Esperienza, as Farmeschi said, is designed to initiate students into Lamborghini's fast-paced, ultra-luxurious lifestyle. But it also makes you want a Huracán or Aventador, or perhaps even an Urus (Lamborghini's PR team responded to my questions about an Esperienza course for its eagerly awaited crossover with a laugh and a knowing smile), which, admittedly, is a big goal.
I left the track knowing that if I suddenly picked up a winning PowerBall ticket, one of Sant'Agata's supercars, not Maranello’s, would sit in my very big driveway.
“This program is about getting closer to those who want to become our customers in the future,” Farmeschi said.
And it works. I've long considered the question of Ferrari or Lamborghini the same way some people view Coca-Cola or Pepsi, or New York-style pizza and Chicago-style pizza: you're inherently predisposed to one or the other. For me, Ferrari's elegant lines and graceful performance have always been more appealing than Lamborghini's extreme, macho designs or punishing performance. But Esperienza converted me. I left the track knowing that if I suddenly picked up a winning PowerBall ticket, one of Sant'Agata's supercars, not Maranello’s, would sit in my very big driveway. But despite my pestering, the company's reps couldn't (or perhaps, wouldn't) tell me how many Esperienza students graduated to Lamborghini ownership.
But Esperienza is ultimately about more than just bringing future customers into the Lamborghini fold.

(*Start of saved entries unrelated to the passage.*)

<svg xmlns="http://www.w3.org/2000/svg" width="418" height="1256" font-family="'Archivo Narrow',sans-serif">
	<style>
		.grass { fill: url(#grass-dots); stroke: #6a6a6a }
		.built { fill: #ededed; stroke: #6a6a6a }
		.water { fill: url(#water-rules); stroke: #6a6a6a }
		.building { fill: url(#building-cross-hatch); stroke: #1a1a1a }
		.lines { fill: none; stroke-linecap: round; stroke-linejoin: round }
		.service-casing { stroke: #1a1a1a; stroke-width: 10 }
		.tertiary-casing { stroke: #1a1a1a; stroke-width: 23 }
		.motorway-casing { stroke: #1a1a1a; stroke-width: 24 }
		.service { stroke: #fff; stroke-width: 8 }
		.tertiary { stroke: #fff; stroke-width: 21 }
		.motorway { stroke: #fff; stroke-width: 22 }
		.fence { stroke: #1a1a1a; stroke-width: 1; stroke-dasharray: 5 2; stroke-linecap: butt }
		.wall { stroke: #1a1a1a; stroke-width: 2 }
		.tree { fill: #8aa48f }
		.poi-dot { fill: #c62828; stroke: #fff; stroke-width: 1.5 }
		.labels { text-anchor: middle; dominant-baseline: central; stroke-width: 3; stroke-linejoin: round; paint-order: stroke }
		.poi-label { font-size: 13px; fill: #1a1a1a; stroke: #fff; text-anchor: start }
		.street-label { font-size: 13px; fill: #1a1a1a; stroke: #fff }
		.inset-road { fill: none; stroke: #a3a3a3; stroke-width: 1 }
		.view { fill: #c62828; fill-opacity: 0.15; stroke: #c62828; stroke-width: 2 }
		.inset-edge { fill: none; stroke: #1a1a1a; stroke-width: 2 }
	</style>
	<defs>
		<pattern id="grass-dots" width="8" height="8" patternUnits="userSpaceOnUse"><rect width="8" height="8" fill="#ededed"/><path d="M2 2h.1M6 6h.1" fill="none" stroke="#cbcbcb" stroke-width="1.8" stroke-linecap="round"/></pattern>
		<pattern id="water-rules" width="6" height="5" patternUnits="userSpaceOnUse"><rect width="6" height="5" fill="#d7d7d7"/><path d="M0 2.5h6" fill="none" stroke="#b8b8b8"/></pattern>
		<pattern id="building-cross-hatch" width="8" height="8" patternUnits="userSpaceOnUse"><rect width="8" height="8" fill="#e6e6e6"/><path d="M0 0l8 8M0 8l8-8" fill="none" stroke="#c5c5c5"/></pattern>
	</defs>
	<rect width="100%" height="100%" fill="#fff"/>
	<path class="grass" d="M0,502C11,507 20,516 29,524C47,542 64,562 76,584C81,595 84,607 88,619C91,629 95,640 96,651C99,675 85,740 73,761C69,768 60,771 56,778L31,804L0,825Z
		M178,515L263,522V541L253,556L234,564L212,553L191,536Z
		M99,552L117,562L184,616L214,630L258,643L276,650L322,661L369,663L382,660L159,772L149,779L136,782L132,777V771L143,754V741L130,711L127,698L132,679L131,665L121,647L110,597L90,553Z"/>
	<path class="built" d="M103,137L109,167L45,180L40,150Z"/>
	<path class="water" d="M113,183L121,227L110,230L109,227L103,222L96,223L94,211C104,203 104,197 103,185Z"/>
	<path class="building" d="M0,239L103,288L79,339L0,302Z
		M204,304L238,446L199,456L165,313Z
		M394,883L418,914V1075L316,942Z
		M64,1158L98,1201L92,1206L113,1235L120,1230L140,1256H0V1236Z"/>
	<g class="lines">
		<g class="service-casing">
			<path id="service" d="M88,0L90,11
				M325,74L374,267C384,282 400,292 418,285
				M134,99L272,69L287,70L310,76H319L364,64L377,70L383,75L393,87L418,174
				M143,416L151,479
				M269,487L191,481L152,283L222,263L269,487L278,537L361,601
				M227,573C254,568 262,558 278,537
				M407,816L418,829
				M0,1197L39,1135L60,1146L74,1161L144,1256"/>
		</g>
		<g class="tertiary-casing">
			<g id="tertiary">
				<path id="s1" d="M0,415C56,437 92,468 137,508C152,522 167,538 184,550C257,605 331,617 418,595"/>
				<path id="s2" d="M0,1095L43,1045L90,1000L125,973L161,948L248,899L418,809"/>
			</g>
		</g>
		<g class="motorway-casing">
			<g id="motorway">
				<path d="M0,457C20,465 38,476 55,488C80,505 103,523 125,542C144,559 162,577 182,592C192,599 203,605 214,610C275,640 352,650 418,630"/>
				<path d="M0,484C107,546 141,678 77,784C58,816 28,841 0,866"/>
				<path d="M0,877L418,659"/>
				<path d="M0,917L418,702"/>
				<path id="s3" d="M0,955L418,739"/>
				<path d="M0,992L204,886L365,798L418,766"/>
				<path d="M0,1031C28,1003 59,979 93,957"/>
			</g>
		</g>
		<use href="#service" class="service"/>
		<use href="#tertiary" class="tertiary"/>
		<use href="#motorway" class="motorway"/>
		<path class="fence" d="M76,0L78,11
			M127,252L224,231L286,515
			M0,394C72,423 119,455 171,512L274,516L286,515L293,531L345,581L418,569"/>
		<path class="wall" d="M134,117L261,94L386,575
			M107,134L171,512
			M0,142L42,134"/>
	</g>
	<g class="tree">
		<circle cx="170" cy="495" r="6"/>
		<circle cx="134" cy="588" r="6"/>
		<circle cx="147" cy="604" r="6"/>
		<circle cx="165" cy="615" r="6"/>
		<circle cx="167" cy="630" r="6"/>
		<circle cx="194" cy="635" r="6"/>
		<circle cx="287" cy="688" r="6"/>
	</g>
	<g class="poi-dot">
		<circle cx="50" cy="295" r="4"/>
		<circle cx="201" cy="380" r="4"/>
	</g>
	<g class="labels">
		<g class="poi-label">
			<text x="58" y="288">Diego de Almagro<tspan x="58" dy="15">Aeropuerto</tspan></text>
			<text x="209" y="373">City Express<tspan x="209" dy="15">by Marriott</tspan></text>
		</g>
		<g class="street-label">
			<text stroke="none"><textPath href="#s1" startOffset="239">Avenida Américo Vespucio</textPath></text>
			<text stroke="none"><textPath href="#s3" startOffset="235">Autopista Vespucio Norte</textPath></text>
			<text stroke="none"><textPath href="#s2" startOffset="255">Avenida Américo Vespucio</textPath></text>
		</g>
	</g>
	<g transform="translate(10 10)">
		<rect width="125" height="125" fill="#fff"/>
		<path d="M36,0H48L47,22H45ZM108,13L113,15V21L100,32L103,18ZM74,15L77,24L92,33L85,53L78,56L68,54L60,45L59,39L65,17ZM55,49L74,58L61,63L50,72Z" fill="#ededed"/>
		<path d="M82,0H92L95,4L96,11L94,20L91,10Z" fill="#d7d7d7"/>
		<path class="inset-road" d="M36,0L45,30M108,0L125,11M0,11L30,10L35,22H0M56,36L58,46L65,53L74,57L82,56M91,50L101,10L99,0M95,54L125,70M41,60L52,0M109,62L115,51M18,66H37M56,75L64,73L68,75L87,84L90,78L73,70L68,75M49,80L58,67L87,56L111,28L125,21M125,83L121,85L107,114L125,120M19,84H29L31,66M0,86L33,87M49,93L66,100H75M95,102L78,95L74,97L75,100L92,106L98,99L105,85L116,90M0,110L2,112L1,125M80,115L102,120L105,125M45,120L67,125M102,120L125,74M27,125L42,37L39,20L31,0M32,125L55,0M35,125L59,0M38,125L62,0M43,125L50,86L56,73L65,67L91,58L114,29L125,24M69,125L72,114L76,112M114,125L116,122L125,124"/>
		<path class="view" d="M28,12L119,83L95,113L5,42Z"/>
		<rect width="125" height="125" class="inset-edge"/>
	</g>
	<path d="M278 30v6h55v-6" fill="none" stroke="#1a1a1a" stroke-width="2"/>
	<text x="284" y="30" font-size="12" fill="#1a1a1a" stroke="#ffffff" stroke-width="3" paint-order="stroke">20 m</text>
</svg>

It's the first step in the company's Squadra Corsa. Armed with the diploma-like certificate of completion, customers are eligible for the company's more involved driving courses. The one-day Accademia Intensivo ($6,995) and Accademia Avanzato ($11,995) are available in both traditional track settings and a hilarious-looking winter session that focuses more on snowy, sideways action than typical racing lines. Graduate from these programs, and you're eligible for the $25,995 Pilota program, which only uses the company's Super Trofeo racers. Complete that, and you can run in Lambo's one-make series.
Esperienza is not the best high-performance driving program on the market, but then again, it's not supposed to be. It's a stepping stone, a sample of what Lamborghini – both its cars and its Squadra Corsa – is capable of.